__About this task__
Exact copy, no pictures: reproduce every record below as it stands.

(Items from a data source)

◆ ◆ ◆

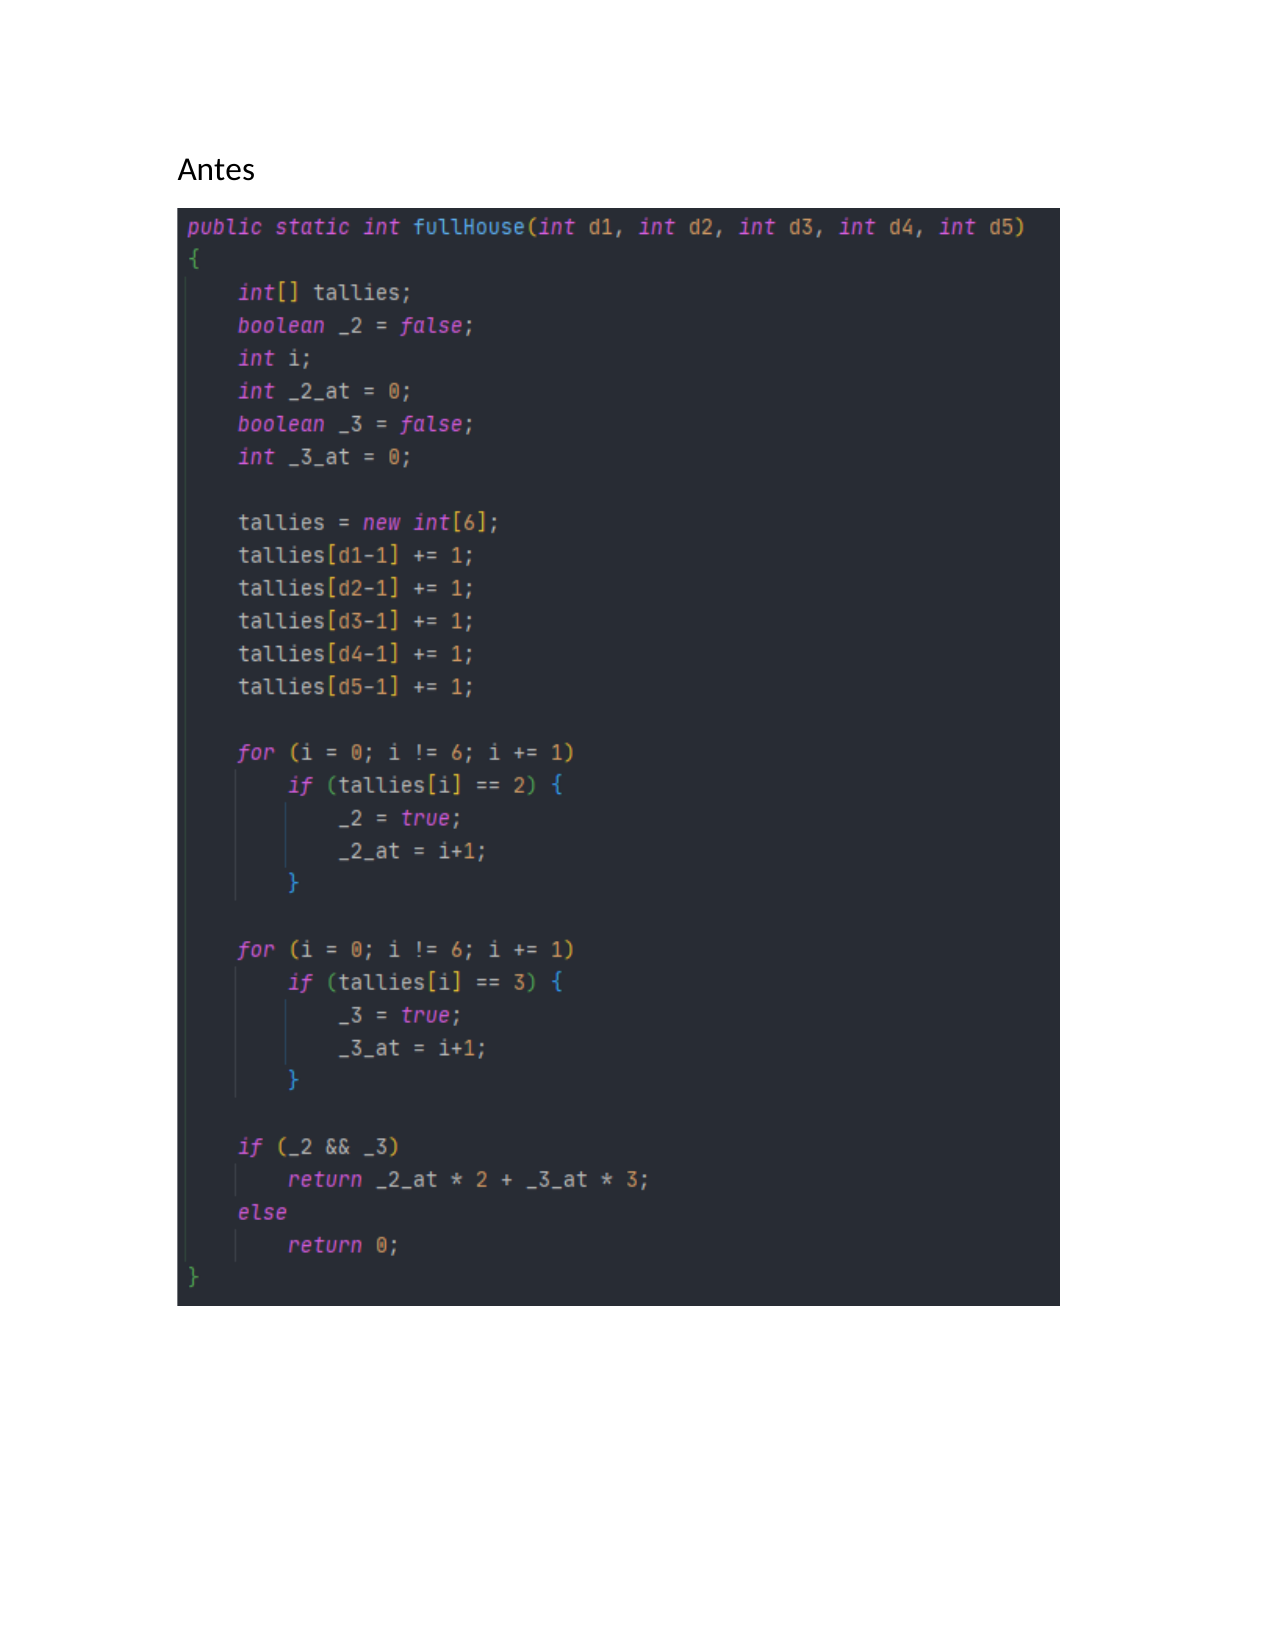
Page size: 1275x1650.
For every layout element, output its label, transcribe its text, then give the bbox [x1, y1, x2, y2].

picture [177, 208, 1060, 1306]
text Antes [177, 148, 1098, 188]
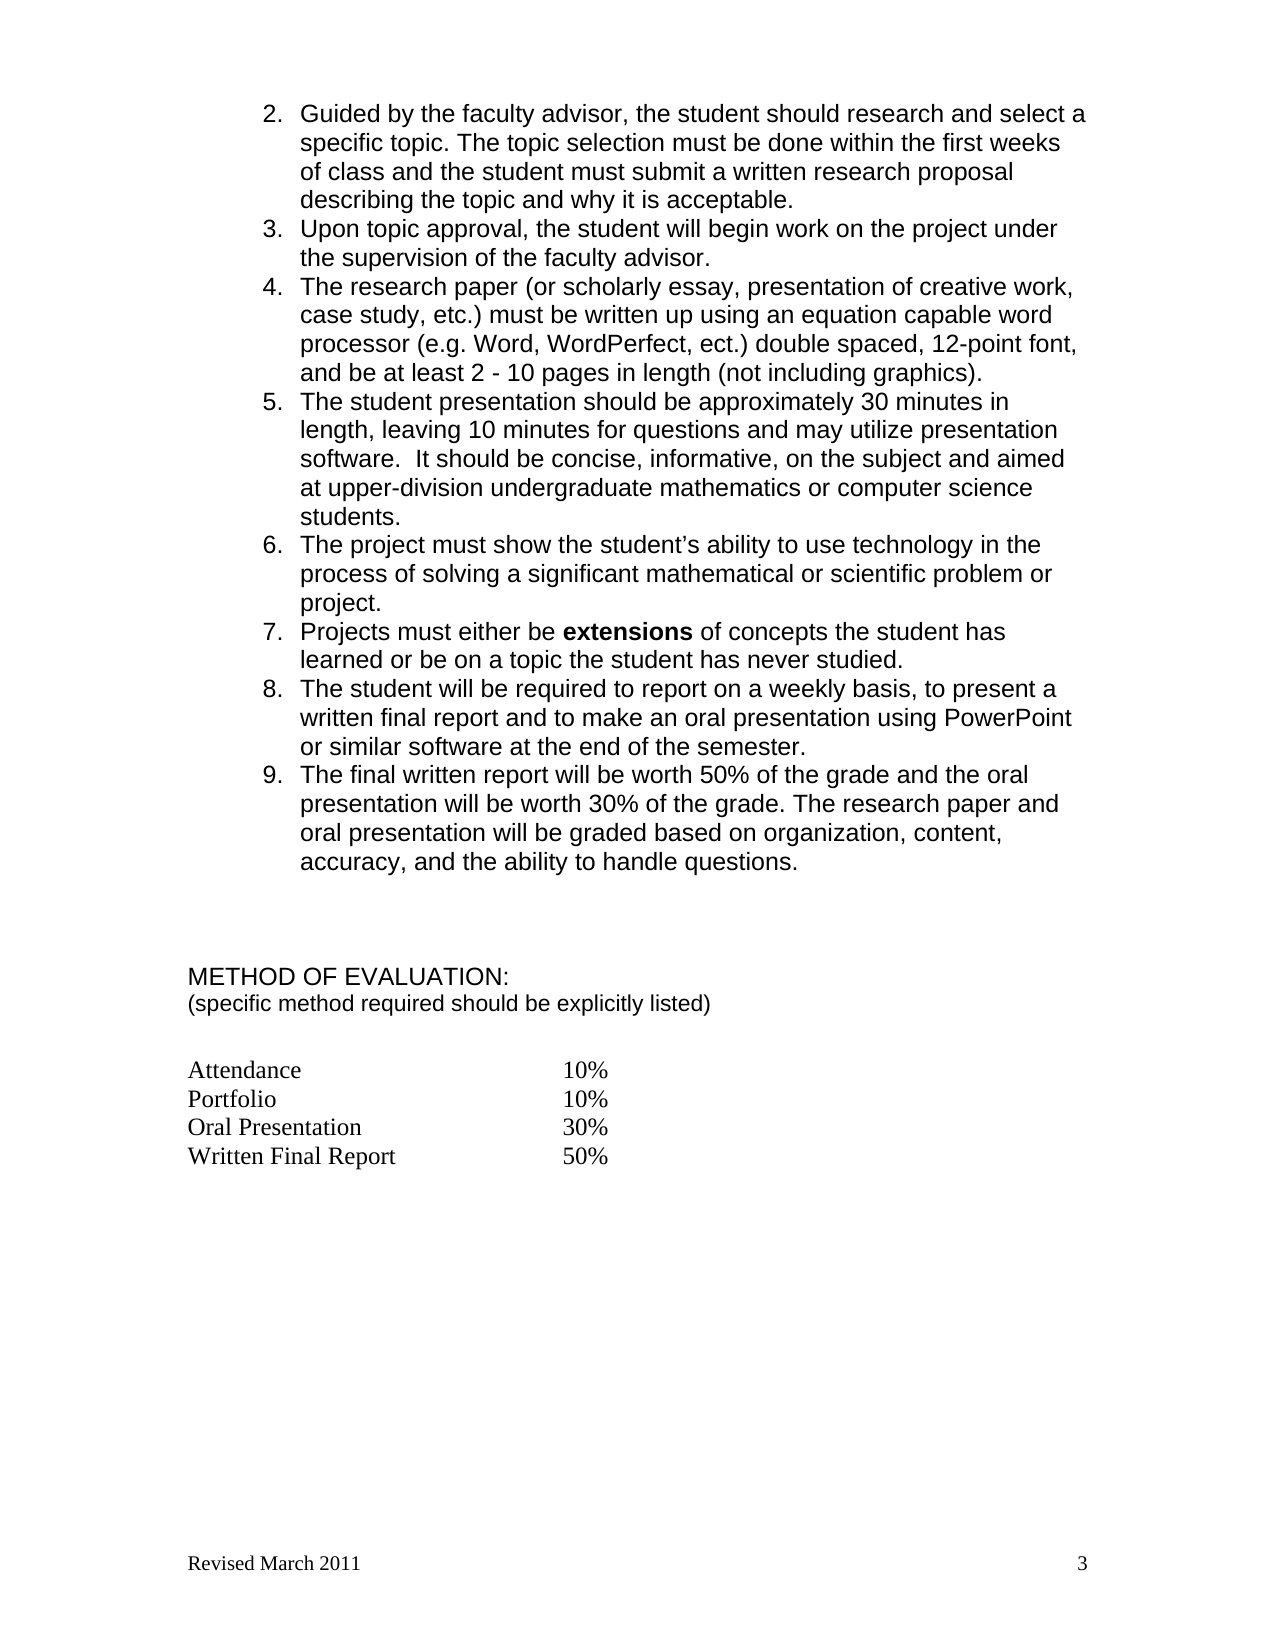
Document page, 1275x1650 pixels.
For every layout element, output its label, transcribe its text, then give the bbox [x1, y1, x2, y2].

◆ ◆ ◆

__Result for this task__
Page size: 1275x1650.
For every layout element, output its label, transcribe its text, then give the bbox [x1, y1, x2, y2].

picture [177, 208, 1060, 1306]
text Antes [177, 148, 1098, 188]
Document page, 1275x1650 pixels.
For every layout element, output its label, transcribe its text, then give the bbox [x1, y1, x2, y2].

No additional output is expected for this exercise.